▶ [Assignment] Write out the data that follows exactly, keeping every picture out.

▶ [Listed entries]
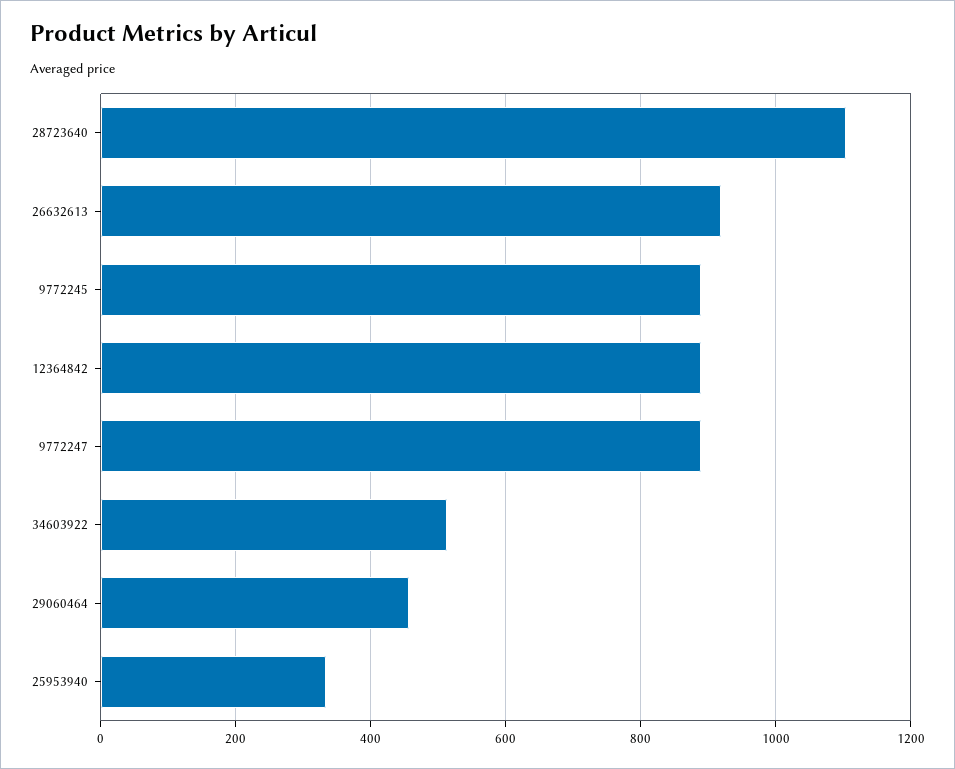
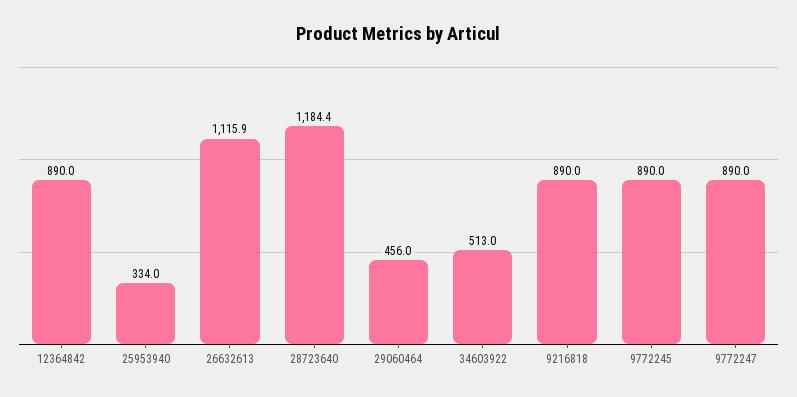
  {
-   "28723640": 1100,
+   "28723640": 1184.4,
-   "26632613": 920,
+   "26632613": 1115.9,
    "9772245": 890,
    "12364842": 890,
    "9772247": 890,
    "34603922": 513,
    "29060464": 456,
-   "25953940": 334
+   "25953940": 334,
+   "9216818": 890
  }

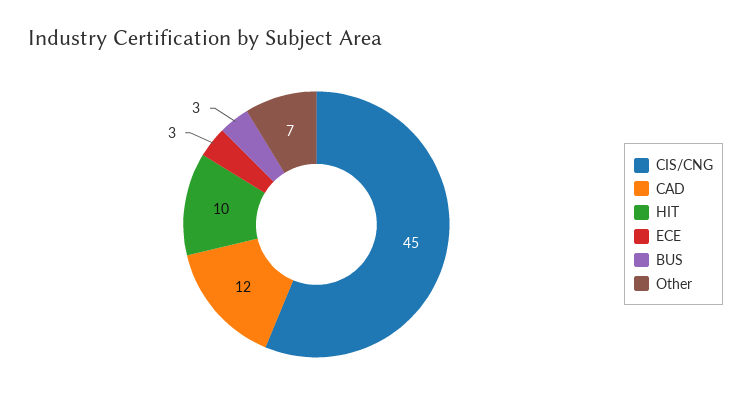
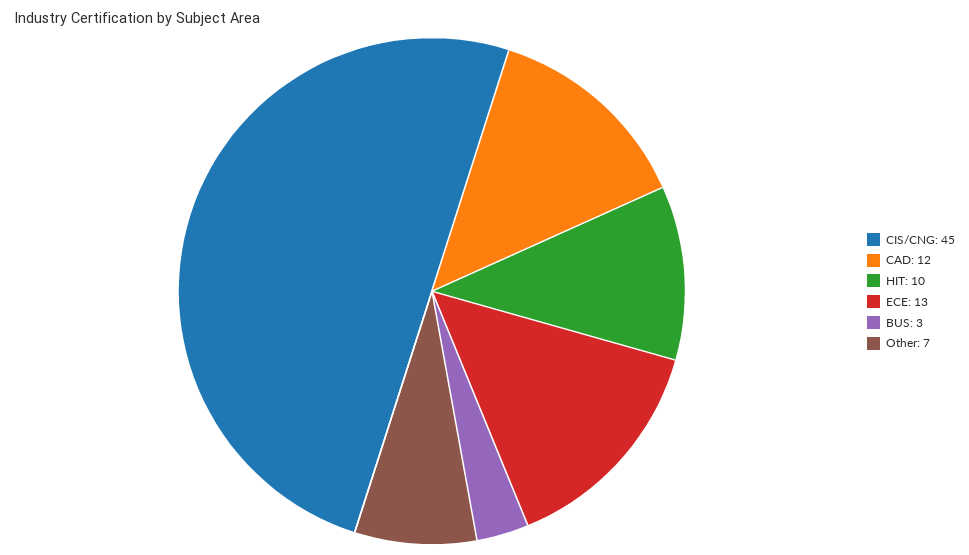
  {
    "CIS/CNG": 45,
    "CAD": 12,
    "HIT": 10,
-   "ECE": 3,
+   "ECE": 13,
    "BUS": 3,
    "Other": 7
  }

▶ [Response to this task]
  {
-   "28723640": 1100,
+   "28723640": 1184.4,
-   "26632613": 920,
+   "26632613": 1115.9,
    "9772245": 890,
    "12364842": 890,
    "9772247": 890,
    "34603922": 513,
    "29060464": 456,
-   "25953940": 334
+   "25953940": 334,
+   "9216818": 890
  }

  {
    "CIS/CNG": 45,
    "CAD": 12,
    "HIT": 10,
-   "ECE": 3,
+   "ECE": 13,
    "BUS": 3,
    "Other": 7
  }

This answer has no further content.